Karakoç, Türkiye’nin “Başkent Ankara” vizyonuyla yalnızca kendi sınırlarında değil, Orta Doğu’dan Kafkasya’ya, Balkanlar’dan Afrika’ya kadar geniş bir coğrafyada istikrarı önceleyen bir güç olduğuna dikkat çekti. Adalar Denizi ve Doğu Akdeniz’de Mavi Vatan doktriniyle hak ve menfaatlerin korunmasının, caydırıcı ve güçlü bir ordu sayesinde mümkün olduğunu vurguladı.
“Türkiye pek çok coğrafyada oyun kurucu konumda”
Konuşmasında Karabağ’da yaşanan yarım asırlık sorunun Türkiye’nin desteğiyle çözüme kavuştuğunu söyleyen Karakoç, Gazze’deki insanlık dramına Türkiye’nin ses olduğunu; Kıbrıs’ta ise iki devletli çözüm vizyonunun kararlılıkla savunulduğunu belirtti. Somali, Rusya ve Ukrayna’da Türkiye’nin üstlendiği arabuluculuk görevlerinin de ülkenin uluslararası alandaki etkinliğini gösterdiğini ifade etti.
“Terörsüz Türkiye süreci kritik bir eşiktir”
Türkiye’nin uzun yıllardır terörle mücadelenin merkezinde yer aldığını hatırlatan Karakoç, MHP Genel Başkanı Devlet Bahçeli’nin öncülüğüyle Cumhur İttifakı kapsamında şekillenen “Terörsüz Türkiye” hedefinin kritik bir dönemi temsil ettiğini söyledi. Terörden tamamen arındırılmış bir Türkiye için savunmanın güçlü tutulması gerektiğini vurguladı.
Savunma sanayisinde yerli üretim rekorları
Karakoç, yerli savunma sanayisinde gelinen noktaya ilişkin detaylı bilgiler de paylaştı. İHA, SİHA, TİHA, yerli gemiler, zırhlı araçlar, füze sistemleri, elektronik harp unsurları ve radar teknolojilerinde Türkiye’nin dünya ligine yükseldiğini dile getirdi. Milli savaş uçağı KAAN ve Kızılelma’nın üretime geçmesinin, Altay tankının envantere girmesinin savunma kabiliyetini ileri taşıdığını belirtti.

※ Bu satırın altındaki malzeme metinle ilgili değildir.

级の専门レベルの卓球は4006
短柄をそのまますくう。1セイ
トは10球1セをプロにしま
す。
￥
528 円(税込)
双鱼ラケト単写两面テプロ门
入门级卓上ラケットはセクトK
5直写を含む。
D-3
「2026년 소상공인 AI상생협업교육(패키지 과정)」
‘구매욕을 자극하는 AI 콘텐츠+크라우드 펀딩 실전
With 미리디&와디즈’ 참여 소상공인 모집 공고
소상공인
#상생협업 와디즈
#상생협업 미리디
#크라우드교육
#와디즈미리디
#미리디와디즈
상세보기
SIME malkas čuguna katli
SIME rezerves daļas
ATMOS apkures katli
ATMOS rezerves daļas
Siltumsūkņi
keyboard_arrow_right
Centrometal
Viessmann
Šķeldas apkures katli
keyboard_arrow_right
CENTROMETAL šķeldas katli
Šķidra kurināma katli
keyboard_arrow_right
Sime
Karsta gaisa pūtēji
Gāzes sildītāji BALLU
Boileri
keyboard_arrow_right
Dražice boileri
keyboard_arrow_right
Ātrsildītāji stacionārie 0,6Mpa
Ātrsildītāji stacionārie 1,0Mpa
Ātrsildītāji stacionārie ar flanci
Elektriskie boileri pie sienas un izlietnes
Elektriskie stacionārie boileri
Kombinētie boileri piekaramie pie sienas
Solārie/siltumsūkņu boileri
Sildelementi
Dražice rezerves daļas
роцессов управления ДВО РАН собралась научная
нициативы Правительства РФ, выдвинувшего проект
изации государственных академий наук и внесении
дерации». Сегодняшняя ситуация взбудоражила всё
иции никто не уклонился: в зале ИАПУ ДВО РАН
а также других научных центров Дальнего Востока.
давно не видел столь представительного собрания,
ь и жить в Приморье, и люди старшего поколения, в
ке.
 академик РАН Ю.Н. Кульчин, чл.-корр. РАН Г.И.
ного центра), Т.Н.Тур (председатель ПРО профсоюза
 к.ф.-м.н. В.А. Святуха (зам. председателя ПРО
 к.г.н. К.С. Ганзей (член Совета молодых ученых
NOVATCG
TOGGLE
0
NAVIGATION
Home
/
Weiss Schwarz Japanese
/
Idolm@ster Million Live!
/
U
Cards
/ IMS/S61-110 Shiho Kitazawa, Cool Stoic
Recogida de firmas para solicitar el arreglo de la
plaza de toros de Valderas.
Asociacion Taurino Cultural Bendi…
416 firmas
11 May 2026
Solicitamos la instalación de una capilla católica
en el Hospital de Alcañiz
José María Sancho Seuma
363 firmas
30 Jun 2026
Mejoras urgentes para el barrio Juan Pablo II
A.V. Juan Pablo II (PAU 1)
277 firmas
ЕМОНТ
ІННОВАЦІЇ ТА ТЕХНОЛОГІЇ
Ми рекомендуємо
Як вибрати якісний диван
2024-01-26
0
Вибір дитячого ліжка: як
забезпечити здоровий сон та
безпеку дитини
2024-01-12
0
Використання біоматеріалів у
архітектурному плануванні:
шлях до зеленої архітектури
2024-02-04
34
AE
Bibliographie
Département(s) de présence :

2024 yılında savunma ve havacılık ihracatının yüzde 30 artışla 7,2 milyar dolara ulaştığını; 2025’in ilk dokuz ayında ise 6 milyar doları aştığını aktaran Karakoç, savunma sanayisinde yerli üretim oranının yüzde 82 seviyesine çıktığını ifade etti.
“Siber güvenlik milli egemenliğin olmazsa olmazıdır”
Karakoç, dijital egemenlik ve veri güvenliğinin stratejik önem taşıdığına dikkat çekerek güçlü bir siber güvenlik politikasının zorunluluk haline geldiğini belirtti. Siber tehditlere karşı milli kapasitenin artırılmasının ülkenin geleceği için kritik olduğunu ifade etti.
Askerî personel ve gazilere yönelik düzenlemeler gündemde
Konuşmasının önemli bir bölümünü TSK personeli ve gazilerin haklarına ayıran Karakoç, fedakârlıkla görev yapan Mehmetçik, astsubay, subay, uzman erbaş ve sivil personelin çalışma koşullarının iyileştirilmesinin devletin asli görevlerinden biri olduğunu söyledi. Şehit yetimleri ve gazilere ilave istihdam hakkı verilmesinin öncelikleri arasında yer aldığını dile getirdi.
Terörle mücadelede yaralanmasına rağmen gazi sayılmayanların mağduriyetlerinin giderilmesi gerektiğini vurgulayan Karakoç, MHP’nin uzun süredir dile getirdiği şekilde askeri hastanelerin yeniden açılmasının zorunlu olduğunu da kaydetti.
“Personelin beklentilerinin takipçisiyiz”
Plan ve Bütçe Komisyonu görüşmelerinde Millî Savunma Bakanlığı personelinin taleplerini gündeme getirdiklerini hatırlatan Karakoç, emekli astsubaylar, binbaşılar, uzman çavuşlar ve memurların sorunlarının farkında olduklarını söyledi. Bakanlığın bu alanda gerekli adımları atacağına inandığını belirterek, “Personelimizin her zaman yanındayız” dedi.